南仏の核施設事故

南仏の核施設爆発事故については、日本はじめ世界のメディアがおおきくとりあげた。http://www.asahi.com/international/update/0912/TKY201109120382.html
しかし、施設を抱える仏電力公社EDFや仏原子力安全機構ASNが「放射能漏れはない」と口をそろえて言っても、ほんまかいな、とまず疑ってかかるのが、福島を経験した日本人だろう。そこで、放射能に関する独立監視機関CRIIRADの調査はどうなってるか、調べてみた。CRIIRADは民間の寄付で運営されており、福島にも出向いて調査を行った信頼できる組織である。(参照:http://d.hatena.ne.jp/parisienne75/20110527
事故が起きたのは南仏ガール県コドレ地方の核廃棄物処理を専門とするソコデル社。発生時間は、当初11:45と言われていたが、正式発表では12:37。フランスでは7月2日の南仏トリカスタン原発EDF)の配電盤の火災、8月18日のアルデッシュ地方のクルア・メッス原発EDF。2008年にもチッソガス爆発の危機があった)火災につぐ今年3番目の核施設事故である。いずれの事故も当局は、「原子力事故ではなく、単なる産業事故」と強調している。

CRIIRADサイトによる計測結果:
事故の起きた9月12日14:15および16:00
24時間監視の空間測定地(1立方メートルあたり1ベクレル以上の計測が可能。α、β線およびヨー素)で線量の上昇は見られない。事故発生時の風向きは、南方向。多くの原発が立地するローヌ川沿いに、同機関は6カ所の測定ポイントをもつ。

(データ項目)

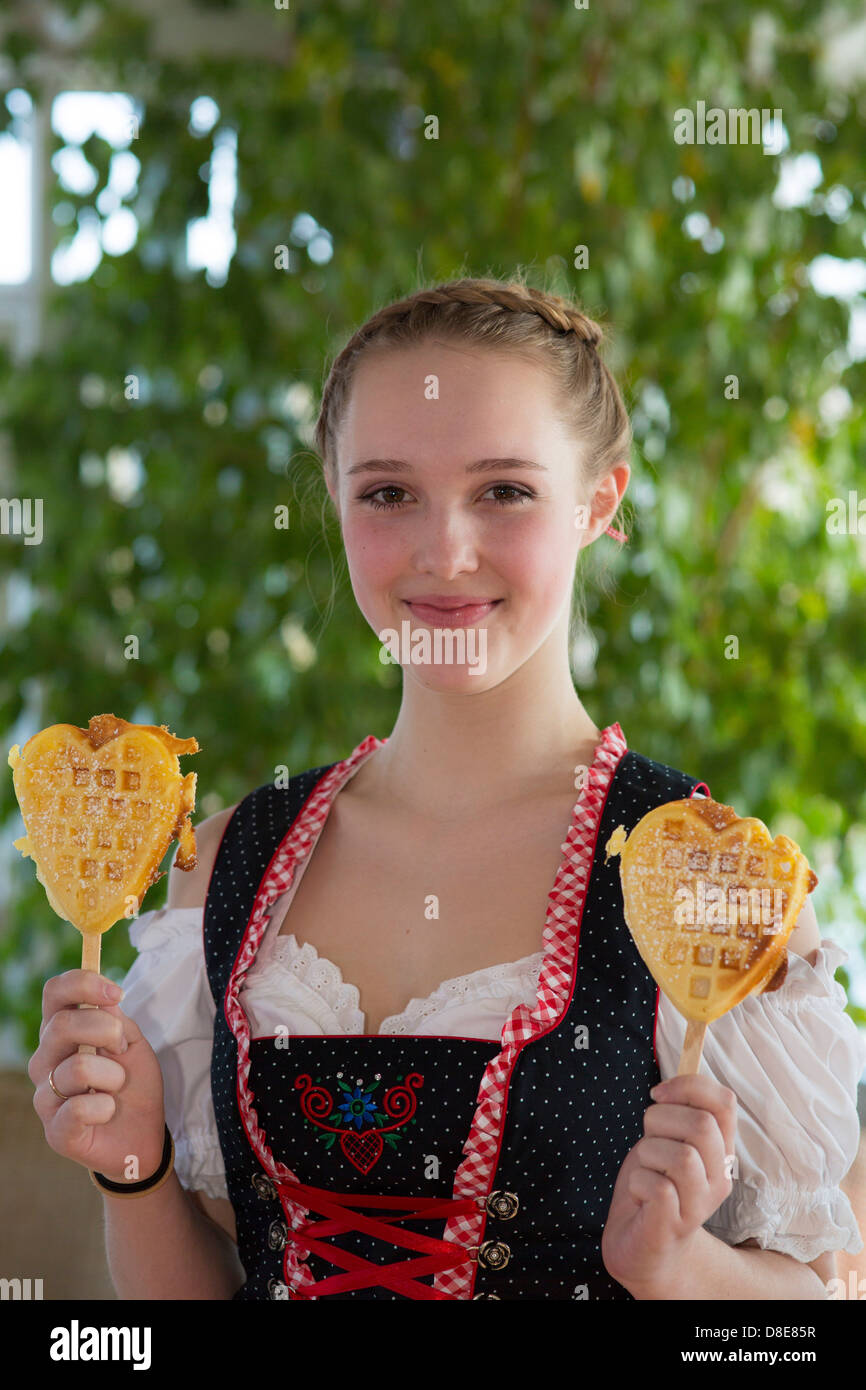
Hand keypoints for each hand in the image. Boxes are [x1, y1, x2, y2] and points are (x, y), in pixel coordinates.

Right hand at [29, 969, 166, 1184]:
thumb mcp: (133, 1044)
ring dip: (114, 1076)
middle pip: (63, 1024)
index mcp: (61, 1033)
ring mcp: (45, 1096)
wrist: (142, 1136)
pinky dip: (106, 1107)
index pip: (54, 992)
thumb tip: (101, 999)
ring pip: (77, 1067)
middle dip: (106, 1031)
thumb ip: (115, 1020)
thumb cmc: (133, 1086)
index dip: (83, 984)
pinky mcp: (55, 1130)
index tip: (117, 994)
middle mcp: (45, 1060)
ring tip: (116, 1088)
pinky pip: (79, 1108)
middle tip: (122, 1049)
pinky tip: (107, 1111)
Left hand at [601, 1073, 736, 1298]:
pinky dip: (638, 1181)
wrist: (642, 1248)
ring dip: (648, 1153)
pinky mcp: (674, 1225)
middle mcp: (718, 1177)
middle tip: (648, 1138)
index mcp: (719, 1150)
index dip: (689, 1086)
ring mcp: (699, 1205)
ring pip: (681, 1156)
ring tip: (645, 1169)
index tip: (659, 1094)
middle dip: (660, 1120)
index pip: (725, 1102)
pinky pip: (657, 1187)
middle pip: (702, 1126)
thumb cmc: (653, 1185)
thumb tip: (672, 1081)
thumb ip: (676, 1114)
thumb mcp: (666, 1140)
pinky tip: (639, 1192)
* * *
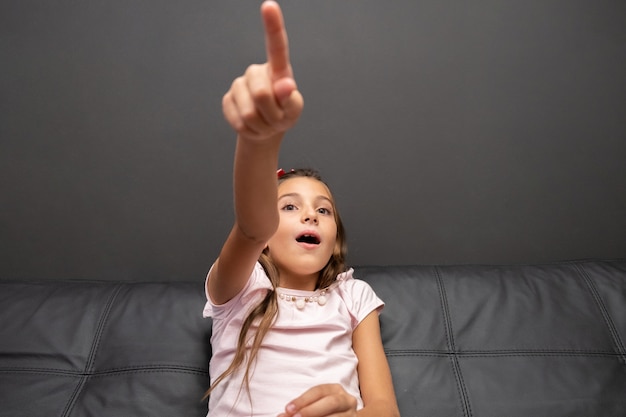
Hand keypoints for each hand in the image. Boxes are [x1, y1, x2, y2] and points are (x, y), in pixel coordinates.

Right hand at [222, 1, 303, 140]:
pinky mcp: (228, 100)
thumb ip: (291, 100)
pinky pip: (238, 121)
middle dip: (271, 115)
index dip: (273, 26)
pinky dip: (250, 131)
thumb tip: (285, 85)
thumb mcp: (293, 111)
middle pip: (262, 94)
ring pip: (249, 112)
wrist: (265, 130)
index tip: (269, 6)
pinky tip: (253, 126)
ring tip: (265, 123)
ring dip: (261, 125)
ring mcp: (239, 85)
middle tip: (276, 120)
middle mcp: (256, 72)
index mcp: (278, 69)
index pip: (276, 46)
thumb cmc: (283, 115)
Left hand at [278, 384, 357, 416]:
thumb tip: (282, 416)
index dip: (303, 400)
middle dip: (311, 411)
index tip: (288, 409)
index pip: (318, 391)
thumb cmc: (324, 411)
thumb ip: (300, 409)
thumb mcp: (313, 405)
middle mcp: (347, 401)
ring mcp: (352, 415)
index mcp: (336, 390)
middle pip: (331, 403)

• [資料を読む]:
**1)** 南仏の核施設事故についての文章を読んで、次の問いに答えてください。
(a) 事故が起きたソコデル社は、何を専門とする会社ですか。
(b) CRIIRADは何によって運営されていますか。
(c) CRIIRADはローヌ川沿いに測定ポイントを何カ所もっていますか。
**2)** 南仏の核施設事故についての文章を、最後の文の続きから書き進めてください。

• [答え]:
**1)**
(a) 核廃棄物処理
(b) 民間の寄付
(c) 6カ所

**2)**
http://balisescriirad.free.fr/

核に関する事故は、取り返しがつかないことが多いが、健康被害などがすぐには見えないから、産業も当局もみな情報をあいまいにしたりウソを言ってその場をしのぐ。フランスとて例外ではない(チェルノブイリ事故のあと、放射能雲は国境で止まった、という仏当局の大ウソが、甲状腺ガン患者団体から訴追されている)。正しい情報を公開する、というのは、洋の東西を問わず、原子力産業、それを監督する政府にとって、おそらく無理な要求だろう。正しく情報を開示すれば、パニックが起きるのは当然のことなのだから。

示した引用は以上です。